As bleak as ‘Kingston Paradise’ can be, it’s not without its moments of levity. As the story gets going, you’re caught up in the adventure of it all. Much like the characters themselves, you’re distracted from the grime and are even treated to moments of genuine humour. The dialogue I felt was never stilted. Conversation always felt like it just clever enough for a screenplay, but not too clever to be insincere.With a film like this the thing you have to establish right off the bat is the tone. The audience needs to feel that, were they in the situation, they might’ve done the same. To that end, ‘Kingston Paradise’ does this in spades.
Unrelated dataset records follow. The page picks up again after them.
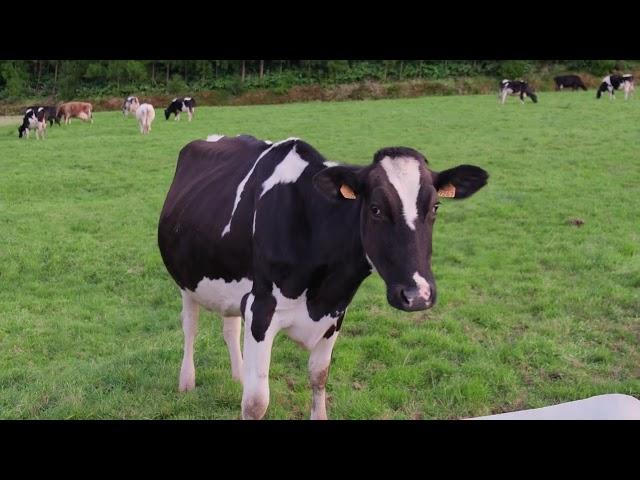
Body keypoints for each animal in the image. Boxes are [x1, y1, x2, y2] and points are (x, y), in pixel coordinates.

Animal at [158, 133, 488, 418]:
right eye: (376, 209)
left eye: (435, 207)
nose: (418, 295)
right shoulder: (260, 309)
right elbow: (255, 403)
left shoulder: (335, 313)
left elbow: (319, 377)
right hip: (186, 282)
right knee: (190, 328)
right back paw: (186, 381)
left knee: (229, 327)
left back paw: (238, 376)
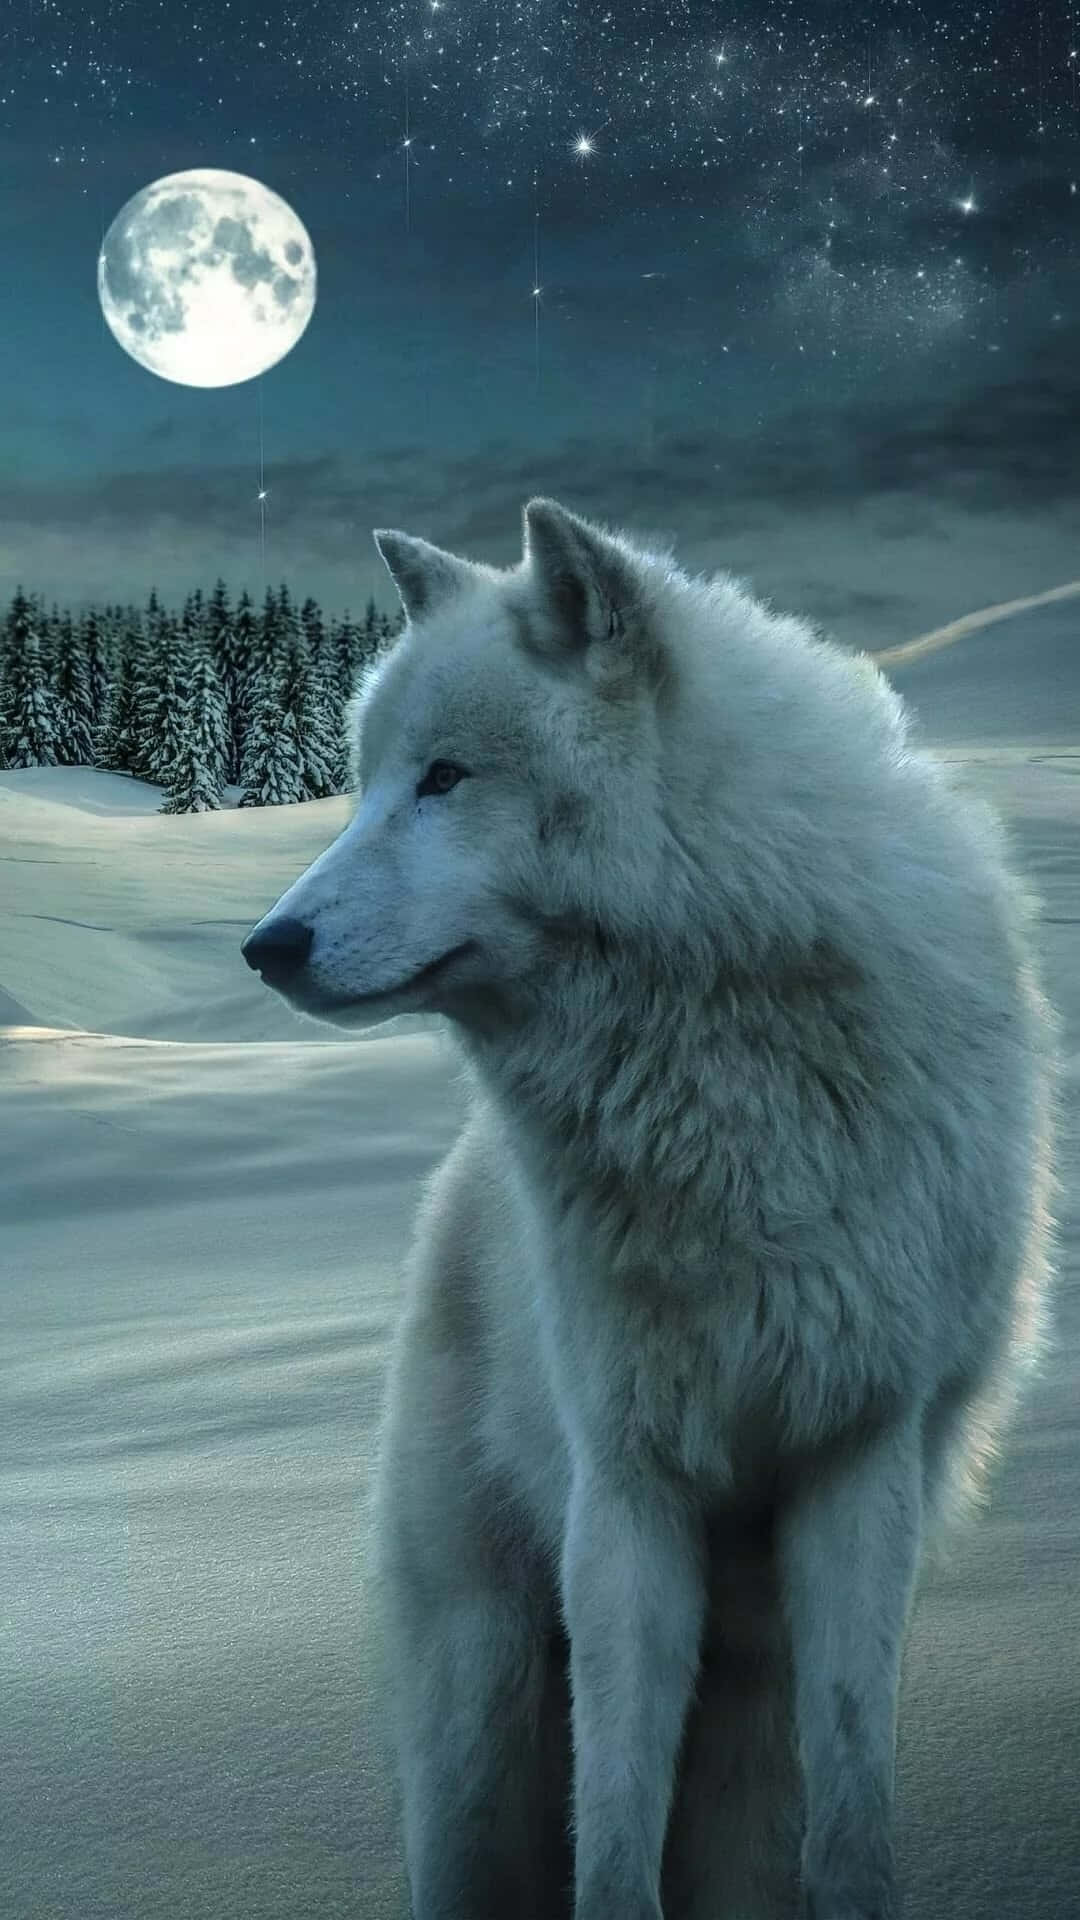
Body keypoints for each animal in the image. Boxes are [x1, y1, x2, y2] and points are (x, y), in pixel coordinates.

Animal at [241, 498, 1064, 1920]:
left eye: (445, 778)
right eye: (368, 780)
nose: (266, 946)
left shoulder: (861, 1456)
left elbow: (852, 1809)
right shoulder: (626, 1489)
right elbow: (615, 1832)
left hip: (748, 1703)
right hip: (480, 1706)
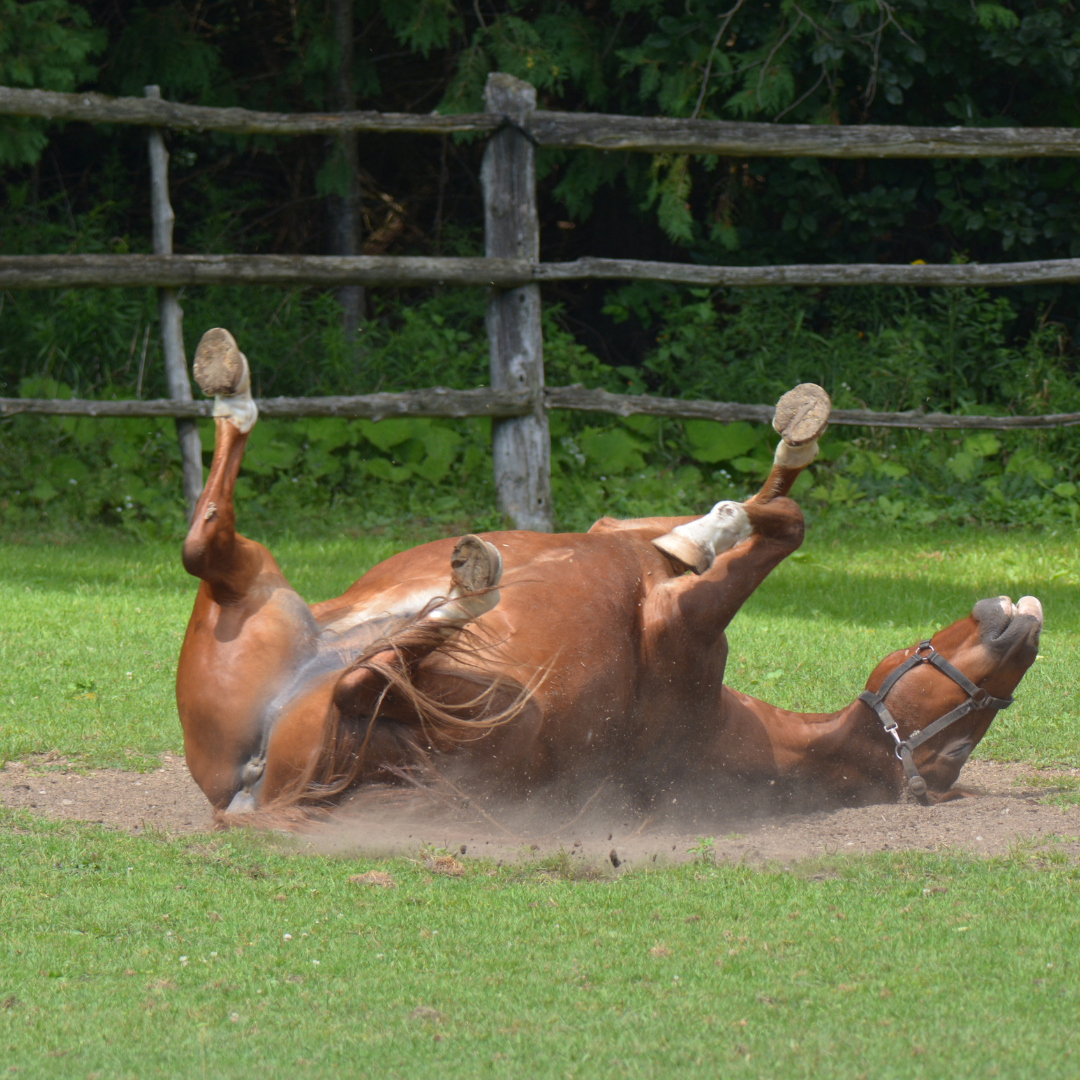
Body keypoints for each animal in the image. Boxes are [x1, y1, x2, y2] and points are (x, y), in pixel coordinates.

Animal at [176, 328, 1042, 821]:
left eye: (958, 749)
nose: (1025, 623)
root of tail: (247, 788)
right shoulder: (635, 561)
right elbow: (755, 515)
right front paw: (767, 467)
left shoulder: (681, 628)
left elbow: (775, 528)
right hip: (265, 596)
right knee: (208, 545)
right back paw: (230, 382)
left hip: (486, 708)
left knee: (357, 668)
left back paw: (469, 590)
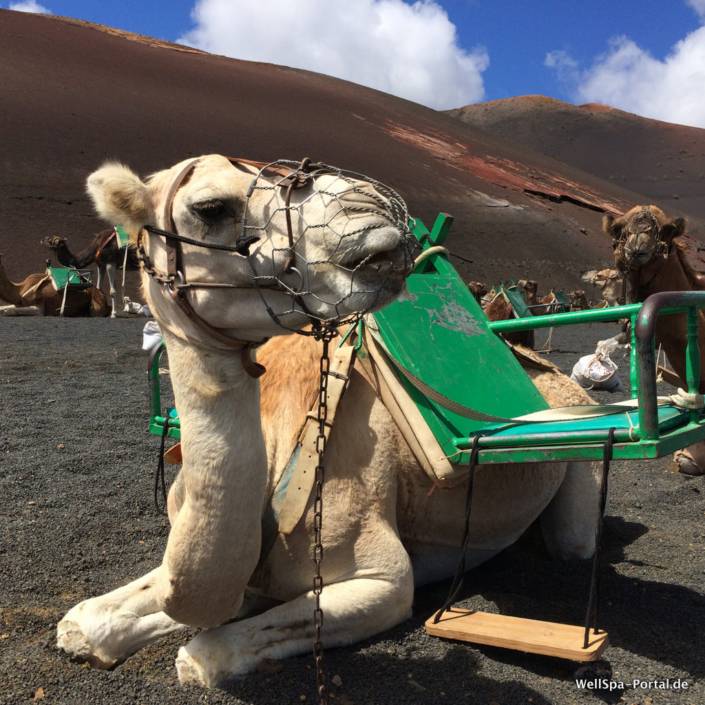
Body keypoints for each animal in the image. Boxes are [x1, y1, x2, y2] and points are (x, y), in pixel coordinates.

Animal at [57, 154, 604, 688]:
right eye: (210, 207)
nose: (373, 204)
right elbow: (89, 620)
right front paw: (84, 633)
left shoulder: (384, 580)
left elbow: (204, 654)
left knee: (575, 543)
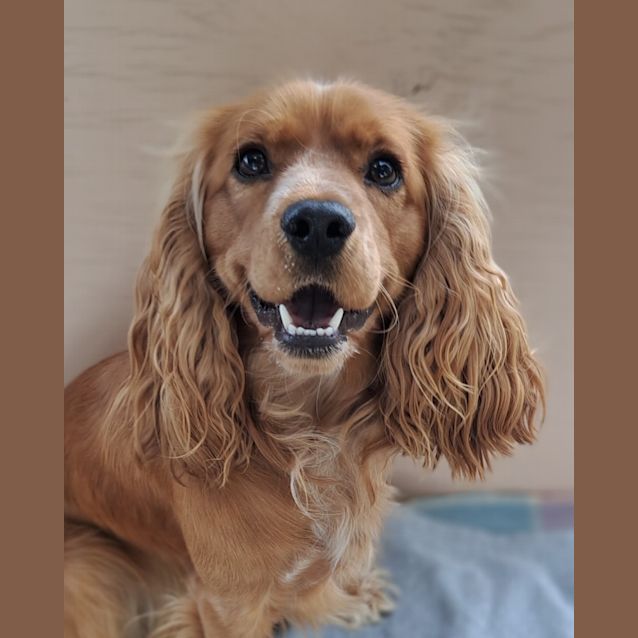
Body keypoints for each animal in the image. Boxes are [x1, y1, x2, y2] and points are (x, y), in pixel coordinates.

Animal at [63, 80, 544, 638]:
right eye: (251, 160)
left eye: (385, 168)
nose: (317, 221)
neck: (313, 428)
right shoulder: (226, 603)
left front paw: (348, 597)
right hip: (91, 566)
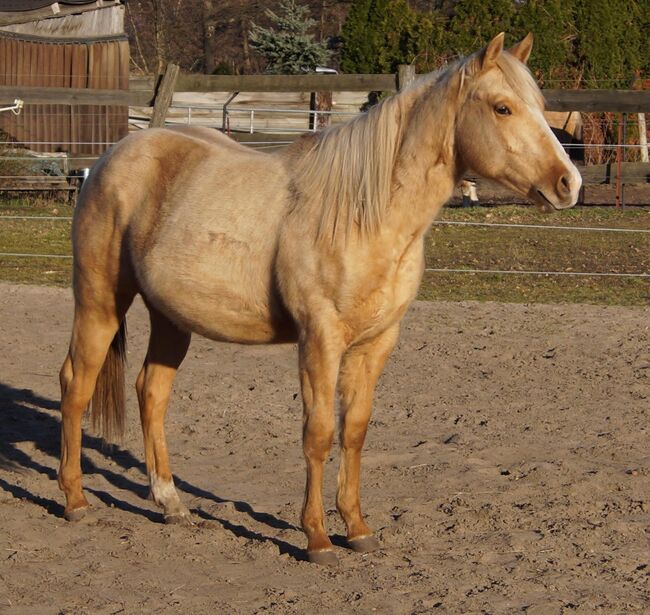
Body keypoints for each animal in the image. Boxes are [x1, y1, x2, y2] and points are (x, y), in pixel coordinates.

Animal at [58, 32, 580, 564]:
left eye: (540, 106)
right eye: (502, 107)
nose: (569, 183)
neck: (363, 213)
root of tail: (112, 156)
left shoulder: (376, 343)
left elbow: (354, 431)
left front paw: (358, 528)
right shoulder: (320, 339)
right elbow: (319, 433)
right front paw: (317, 537)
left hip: (171, 318)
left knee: (151, 392)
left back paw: (170, 504)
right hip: (100, 301)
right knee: (76, 384)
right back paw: (75, 499)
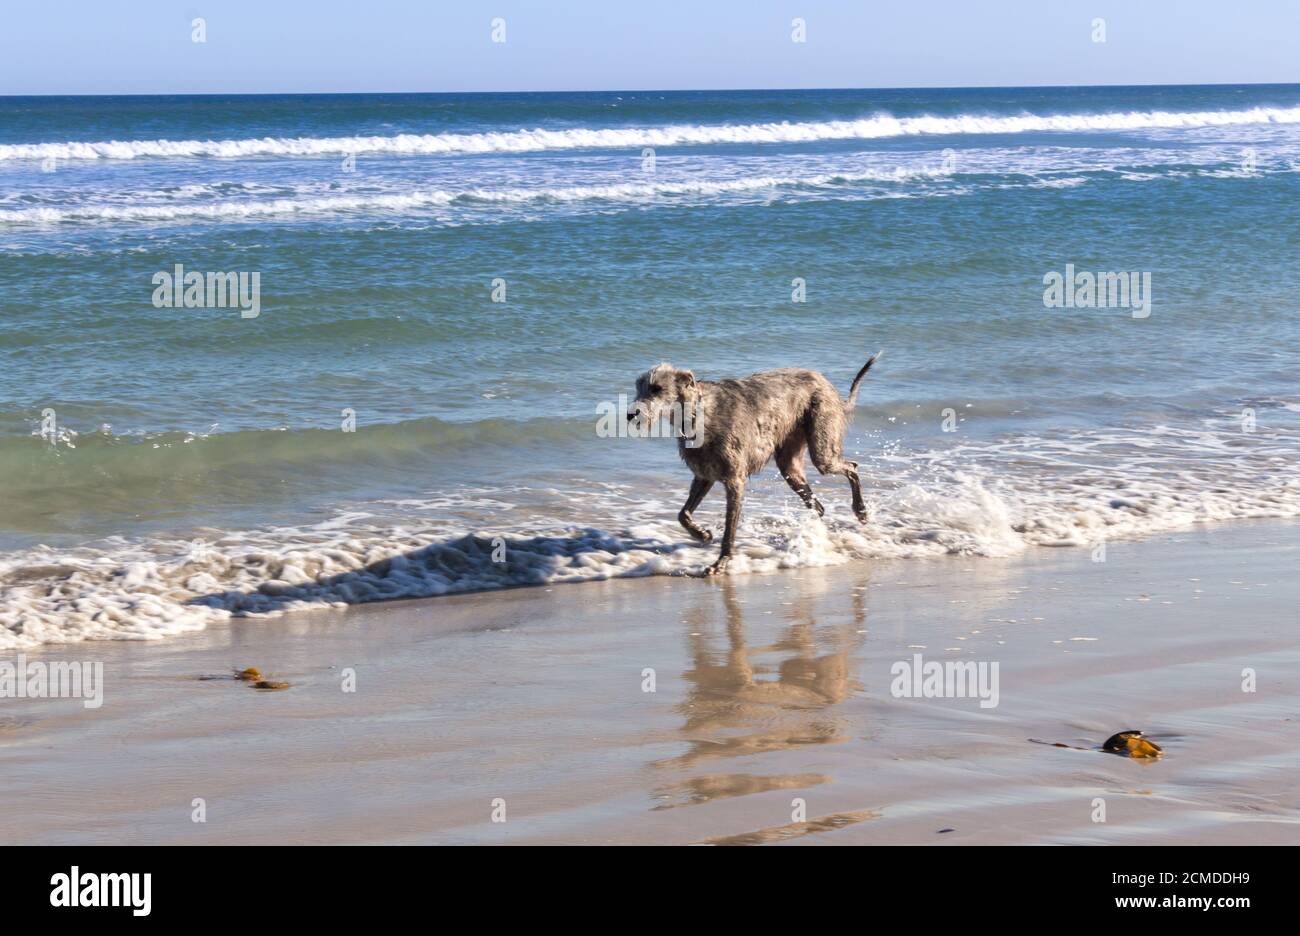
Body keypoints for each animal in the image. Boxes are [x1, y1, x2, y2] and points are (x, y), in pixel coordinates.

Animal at [624, 356, 878, 577]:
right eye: (639, 387)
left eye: (657, 388)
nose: (630, 415)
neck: (699, 413)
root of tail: (824, 381)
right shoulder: (705, 475)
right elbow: (683, 514)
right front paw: (703, 534)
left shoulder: (735, 481)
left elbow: (729, 530)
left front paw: (720, 563)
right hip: (790, 466)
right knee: (818, 505)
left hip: (822, 445)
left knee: (851, 467)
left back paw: (860, 510)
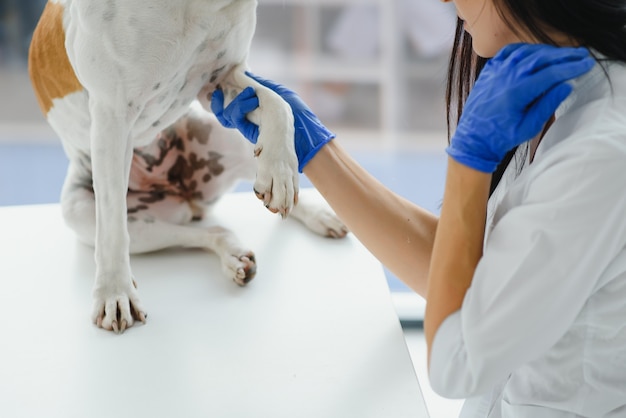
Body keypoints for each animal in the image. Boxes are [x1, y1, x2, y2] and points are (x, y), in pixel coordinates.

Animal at [28, 0, 346, 334]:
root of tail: (187, 194)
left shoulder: (221, 82)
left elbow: (279, 103)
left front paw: (281, 172)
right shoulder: (111, 114)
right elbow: (113, 230)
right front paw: (115, 293)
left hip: (228, 137)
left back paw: (318, 214)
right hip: (91, 215)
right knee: (201, 232)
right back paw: (233, 255)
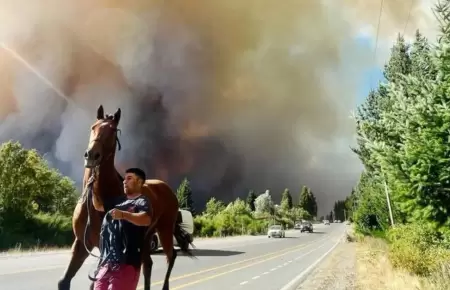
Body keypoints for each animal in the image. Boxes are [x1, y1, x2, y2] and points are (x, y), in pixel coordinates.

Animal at [57, 105, 194, 290]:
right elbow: (64, 281)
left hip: (164, 230)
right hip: (146, 238)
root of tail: (167, 189)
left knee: (170, 257)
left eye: (113, 130)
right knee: (148, 264)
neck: (97, 200)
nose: (91, 155)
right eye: (93, 127)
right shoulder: (80, 244)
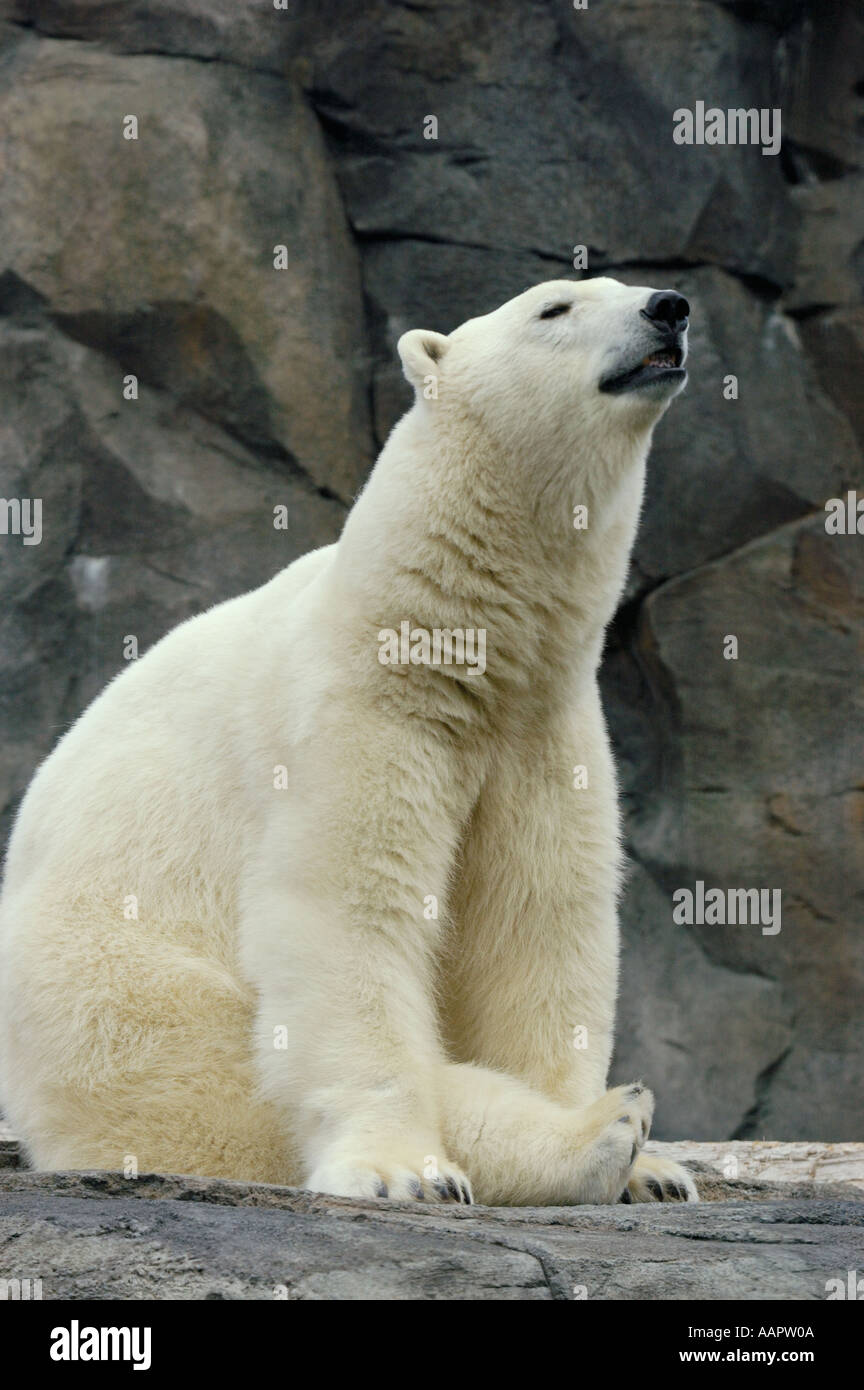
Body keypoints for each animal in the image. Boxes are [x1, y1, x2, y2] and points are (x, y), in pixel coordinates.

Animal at [0, 276, 697, 1206]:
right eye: (553, 308)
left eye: (626, 286)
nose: (669, 306)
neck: (452, 637)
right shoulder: (356, 711)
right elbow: (344, 909)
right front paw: (404, 1171)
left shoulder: (542, 729)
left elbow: (538, 922)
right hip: (115, 998)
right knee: (231, 1093)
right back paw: (602, 1130)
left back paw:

It’s filled with moments that show just how grim of a place Rocksy lives in. This is true from the opening scene where Rocksy is woken to a barrage of gunshots through his bedroom window, to the scene where his companion ‘Rosie’, played by Camille Small, is raising awareness for her friend suffering from AIDS.
In fact, if there’s anything the movie doesn’t do well is that it tends to make things not so clear. A few times I was unsure as to what exactly had transpired. The issue is that some of them are quite key to the narrative. It’s frustrating because all the work done to establish not only the tone but also the characters, and the amount of investment and immersion the film earns is almost lost by these moments that break the illusion it had previously crafted so well. It doesn’t ruin the film, but it does keep it from reaching the heights it could’ve. Rather than great, the movie is just good.What the movie also gets right is its sense of hope. That very same opening scene is also peppered with seeds of aspiration. Rosie and Rocksy have a painting of the countryside that represents the ultimate goal of peace and tranquility. On the other hand, there’s the fancy new car that Rocksy sees as another way out, but carries with it the danger in getting there. The movie is clear about the symbolism of these artifacts is, and I appreciated that I never felt as though I was being talked down to. Nothing was over explained in that regard.
Overall, I enjoyed ‘Kingston Paradise’. It was a story finds a way to differentiate itself despite being something that has ultimately been seen before. There’s a good number of chase scenes that were particularly well done, but there were also some that were unintentionally goofy, particularly in the third act. The landing isn’t exactly stuck in ‘Kingston Paradise’. As an experience, I would call ‘Kingston Paradise’ a good one, and worthy of, at the very least, a viewing at Half Price.